Собрание сочинений: В 10 т. Т. 3: Мальтийский жезл - Еремей Парнов
Шрифт:
Интервал:
Закладка:
Окончательно успокоившись насчет протекающего в духовке процесса и возвратившись к столу, хозяйка наконец оценила создавшуюся ситуацию. Самое время было выправлять положение. Приступать впрямую, однако, не годилось из-за риска задеть племянницу, которую и без того еле удалось вытащить. Требовалось во что бы то ни стало встряхнуть Бариновича, который — и это начинало серьезно тревожить — чем больше пил, тем глубже замыкался.
— Ваша книжка про это… средневековье для меня целый мир! — Дина Мироновна томно воздела очи, искусно передвинув бутылку композитору, потягивавшему исключительно боржоми. — Это вообще моя настольная книга. Вы действительно так любите алхимию?
— Обожаю, — промычал Баринович, не переставая жевать. — Где вам удалось раздобыть каперсы? Сто лет их не видел.
— А вот и удалось! — Дина Мироновна кокетливо засмеялась. — Ну, так расскажите же нам, расскажите… — Она капризно выпятила полные губы, украдкой сдувая прилепившуюся к вишневому бархату крошку. — Мы умираем от любопытства… Правда, Талочка?
— Я так уже почти умерла, — не без двусмысленности призналась Наташа.
— Расскажите! — решительно тряхнув сапфировыми сережками, поддержала хозяйку косметичка Альбина, о которой было известно, что она состоит в тесных отношениях с самим Протасовым, всемогущим директором близлежащего гастронома.
— Право, не знаю. — Баринович обстоятельно проглотил кусочек осетрины и с некоторым сожалением покосился на остатки желе. — Вас интересует какой-то определенный вопрос?

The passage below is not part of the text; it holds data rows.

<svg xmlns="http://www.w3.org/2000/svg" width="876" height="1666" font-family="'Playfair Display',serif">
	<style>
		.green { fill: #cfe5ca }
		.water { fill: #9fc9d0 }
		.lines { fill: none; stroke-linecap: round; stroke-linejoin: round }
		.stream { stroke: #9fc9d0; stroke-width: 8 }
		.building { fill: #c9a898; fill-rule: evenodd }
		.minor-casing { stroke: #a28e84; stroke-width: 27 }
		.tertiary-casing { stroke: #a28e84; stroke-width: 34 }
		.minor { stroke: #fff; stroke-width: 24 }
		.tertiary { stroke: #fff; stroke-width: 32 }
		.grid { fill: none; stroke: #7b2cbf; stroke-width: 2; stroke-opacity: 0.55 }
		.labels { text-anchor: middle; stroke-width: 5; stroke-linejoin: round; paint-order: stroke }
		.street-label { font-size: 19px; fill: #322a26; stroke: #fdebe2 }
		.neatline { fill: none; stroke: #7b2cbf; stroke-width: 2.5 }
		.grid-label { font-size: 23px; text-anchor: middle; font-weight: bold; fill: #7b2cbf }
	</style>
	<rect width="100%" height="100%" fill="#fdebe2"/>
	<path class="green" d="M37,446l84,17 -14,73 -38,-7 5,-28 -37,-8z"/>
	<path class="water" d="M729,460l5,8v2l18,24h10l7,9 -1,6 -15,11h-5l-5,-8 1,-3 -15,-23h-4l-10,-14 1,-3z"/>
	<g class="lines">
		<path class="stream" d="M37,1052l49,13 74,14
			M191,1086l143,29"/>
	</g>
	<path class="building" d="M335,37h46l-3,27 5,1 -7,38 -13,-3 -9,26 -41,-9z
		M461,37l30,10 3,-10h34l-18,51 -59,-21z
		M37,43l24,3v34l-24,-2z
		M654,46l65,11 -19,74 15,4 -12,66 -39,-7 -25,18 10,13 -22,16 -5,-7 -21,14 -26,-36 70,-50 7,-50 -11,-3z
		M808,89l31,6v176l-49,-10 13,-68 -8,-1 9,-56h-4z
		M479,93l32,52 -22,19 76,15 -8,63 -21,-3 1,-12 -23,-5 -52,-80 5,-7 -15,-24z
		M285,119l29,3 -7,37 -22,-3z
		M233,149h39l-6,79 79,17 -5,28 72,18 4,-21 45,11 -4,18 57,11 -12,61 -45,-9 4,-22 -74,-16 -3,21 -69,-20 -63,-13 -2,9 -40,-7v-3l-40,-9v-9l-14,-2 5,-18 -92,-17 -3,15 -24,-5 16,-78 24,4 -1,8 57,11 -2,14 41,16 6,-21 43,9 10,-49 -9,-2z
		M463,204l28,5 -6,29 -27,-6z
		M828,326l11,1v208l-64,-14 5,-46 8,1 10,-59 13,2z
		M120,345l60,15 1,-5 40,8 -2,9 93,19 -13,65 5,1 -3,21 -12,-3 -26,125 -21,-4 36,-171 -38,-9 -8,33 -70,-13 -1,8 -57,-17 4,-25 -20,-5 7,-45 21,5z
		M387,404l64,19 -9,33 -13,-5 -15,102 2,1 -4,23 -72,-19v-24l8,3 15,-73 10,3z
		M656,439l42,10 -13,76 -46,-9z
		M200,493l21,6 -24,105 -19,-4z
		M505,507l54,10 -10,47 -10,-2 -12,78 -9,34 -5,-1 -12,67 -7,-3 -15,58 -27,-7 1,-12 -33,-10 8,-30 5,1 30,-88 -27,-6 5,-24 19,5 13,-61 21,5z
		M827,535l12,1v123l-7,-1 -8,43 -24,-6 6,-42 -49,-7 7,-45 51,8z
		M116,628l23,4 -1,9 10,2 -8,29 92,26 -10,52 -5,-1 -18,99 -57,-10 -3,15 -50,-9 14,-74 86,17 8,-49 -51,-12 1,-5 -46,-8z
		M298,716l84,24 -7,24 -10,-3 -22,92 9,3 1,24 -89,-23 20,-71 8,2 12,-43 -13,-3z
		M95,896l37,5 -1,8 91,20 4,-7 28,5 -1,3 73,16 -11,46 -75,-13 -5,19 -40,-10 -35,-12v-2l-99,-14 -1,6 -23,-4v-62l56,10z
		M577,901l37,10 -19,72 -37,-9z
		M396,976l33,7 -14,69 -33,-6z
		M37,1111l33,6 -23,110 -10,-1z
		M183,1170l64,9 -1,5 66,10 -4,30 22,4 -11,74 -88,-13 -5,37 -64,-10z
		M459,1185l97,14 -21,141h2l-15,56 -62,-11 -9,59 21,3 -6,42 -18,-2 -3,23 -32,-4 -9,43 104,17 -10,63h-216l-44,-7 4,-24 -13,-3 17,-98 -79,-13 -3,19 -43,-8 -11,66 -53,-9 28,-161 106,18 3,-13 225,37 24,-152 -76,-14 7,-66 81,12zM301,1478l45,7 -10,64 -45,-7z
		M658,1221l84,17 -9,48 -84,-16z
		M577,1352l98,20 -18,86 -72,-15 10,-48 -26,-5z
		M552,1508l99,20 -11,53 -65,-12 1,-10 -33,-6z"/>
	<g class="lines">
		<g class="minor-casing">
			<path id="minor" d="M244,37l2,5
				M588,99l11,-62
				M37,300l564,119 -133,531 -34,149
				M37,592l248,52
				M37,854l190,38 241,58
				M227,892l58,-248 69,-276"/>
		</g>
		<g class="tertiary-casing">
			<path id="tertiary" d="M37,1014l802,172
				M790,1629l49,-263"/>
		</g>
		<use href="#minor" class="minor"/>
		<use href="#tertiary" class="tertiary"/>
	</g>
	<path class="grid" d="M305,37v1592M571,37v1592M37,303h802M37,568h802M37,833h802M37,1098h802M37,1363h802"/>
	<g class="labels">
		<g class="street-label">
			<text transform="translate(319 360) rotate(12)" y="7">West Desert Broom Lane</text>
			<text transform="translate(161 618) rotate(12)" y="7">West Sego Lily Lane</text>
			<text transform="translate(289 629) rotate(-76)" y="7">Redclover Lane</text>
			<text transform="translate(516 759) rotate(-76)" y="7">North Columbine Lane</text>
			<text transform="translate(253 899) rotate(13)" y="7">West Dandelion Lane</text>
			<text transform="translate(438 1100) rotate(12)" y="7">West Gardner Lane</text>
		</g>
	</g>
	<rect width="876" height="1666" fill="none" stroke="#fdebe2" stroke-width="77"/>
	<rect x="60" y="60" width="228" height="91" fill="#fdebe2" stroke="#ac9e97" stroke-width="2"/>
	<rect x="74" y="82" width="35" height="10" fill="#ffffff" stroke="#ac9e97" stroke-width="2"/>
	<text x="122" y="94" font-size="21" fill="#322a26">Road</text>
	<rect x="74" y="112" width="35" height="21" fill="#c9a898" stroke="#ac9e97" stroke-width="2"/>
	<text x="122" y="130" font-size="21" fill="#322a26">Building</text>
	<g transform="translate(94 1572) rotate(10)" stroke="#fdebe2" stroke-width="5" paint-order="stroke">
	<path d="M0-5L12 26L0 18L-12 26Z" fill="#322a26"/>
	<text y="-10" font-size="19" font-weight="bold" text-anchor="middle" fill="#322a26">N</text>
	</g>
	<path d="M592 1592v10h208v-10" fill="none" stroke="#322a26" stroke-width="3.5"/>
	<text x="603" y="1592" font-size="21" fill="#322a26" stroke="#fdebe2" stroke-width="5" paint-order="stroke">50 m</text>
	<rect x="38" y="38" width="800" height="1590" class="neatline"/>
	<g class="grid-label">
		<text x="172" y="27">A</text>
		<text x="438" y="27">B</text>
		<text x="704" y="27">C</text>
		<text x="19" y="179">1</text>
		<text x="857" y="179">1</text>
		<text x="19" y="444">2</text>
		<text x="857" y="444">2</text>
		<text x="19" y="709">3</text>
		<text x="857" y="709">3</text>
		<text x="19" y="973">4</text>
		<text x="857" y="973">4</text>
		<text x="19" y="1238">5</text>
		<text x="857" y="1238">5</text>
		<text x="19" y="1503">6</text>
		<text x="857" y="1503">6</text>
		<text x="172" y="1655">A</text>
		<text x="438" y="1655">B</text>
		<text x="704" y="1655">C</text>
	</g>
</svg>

— Все, положительно все! Люди так этим увлечены…
— Честно говоря, не замечал.
— Уверяю вас… Спросите хоть у Архипа Михайловича.
— Некоторые аспекты действительно приобретают известную значимость, — довольно невнятно промямлил Глазырев, — в определенном ракурсе.
— Это в каком же? — сыто прищурясь, спросил Баринович, не испытывая особого пиетета к чужим рангам и титулам.
— В медицинском хотя бы, — уточнил Глазырев, садясь на свой конек, чем немало порадовал хозяйку. — Мы переживаем период вновь пробудившегося интереса к воззрениям древних на первопричину недугов. Я давно говорю, что не болезни надо лечить, а человека. Организм мудр. Нужно лишь помочь ему мобилизовать на борьбу весь комплекс защитных средств. Человек, как известно, почти целиком состоит из воды. Отталкиваясь от этого непреложного факта…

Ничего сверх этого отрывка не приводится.